= WORK TASK =
Duplicate the part of the boat outing post between "I pulled the" and "time tight lines.", inclusive.

= STUDY TEXT =
I headed for the Ohio and about a half mile the transducer came off the boat, I did get it back into the boat. Now just have to figure out a better way to make sure it does not come off in the future. I headed back to the ramp area just to be sure I would not have any trouble restarting the motor. I killer the motor about 40 feet from the ramp then tried to fire it up. No GO! Paddled the boat to the ramp and rested for about 5 minutes. After several more pulls it fired up again, I then went up the Licking about a mile. Motor was running o.k.; so I stopped across from the ramp area and fished for about 20 minutes. I then realized I left my cell phone in the car, so back to the ramp again. Got my cell phone turned it on LOW BATTERY! No way I was going out on the Ohio River without the phone working. 

I pulled the boat out and headed home. My plan then was just to put my 6 h.p. motor on and go back to Fredricks Landing. When I did get the motor changed out the wind was kicking up so figure it was no going to be fun fighting white cap on the OHIO so called it a day.


----------



## "Big" mark the shark (Jan 21, 2010)

Yep I would say that was a bad day lol.Better luck next time tight lines.

= GIVEN RECORDS =
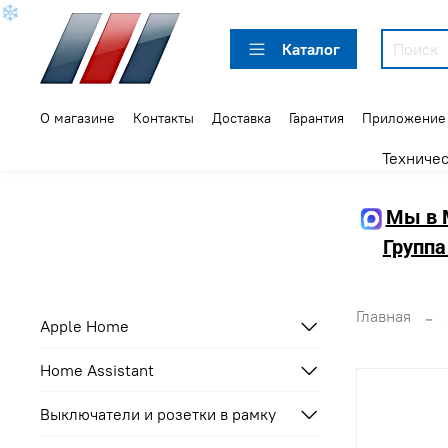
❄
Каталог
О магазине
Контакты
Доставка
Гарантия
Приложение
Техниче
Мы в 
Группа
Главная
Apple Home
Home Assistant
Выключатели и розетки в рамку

--

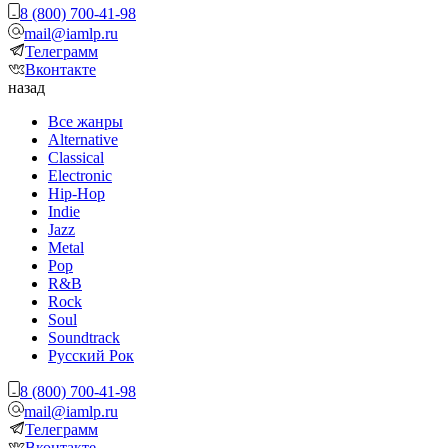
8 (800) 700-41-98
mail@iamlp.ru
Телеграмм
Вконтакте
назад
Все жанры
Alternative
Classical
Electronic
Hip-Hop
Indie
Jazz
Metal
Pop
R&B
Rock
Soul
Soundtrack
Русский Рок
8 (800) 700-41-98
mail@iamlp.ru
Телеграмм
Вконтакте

= FINISHED TASK =
I pulled the boat out and headed home. My plan then was just to put my 6 h.p. motor on and go back to Fredricks Landing. When I did get the motor changed out the wind was kicking up so figure it was no going to be fun fighting white cap on the OHIO so called it a day.


----------



## "Big" mark the shark (Jan 21, 2010)

Yep I would say that was a bad day lol.Better luck next time tight lines.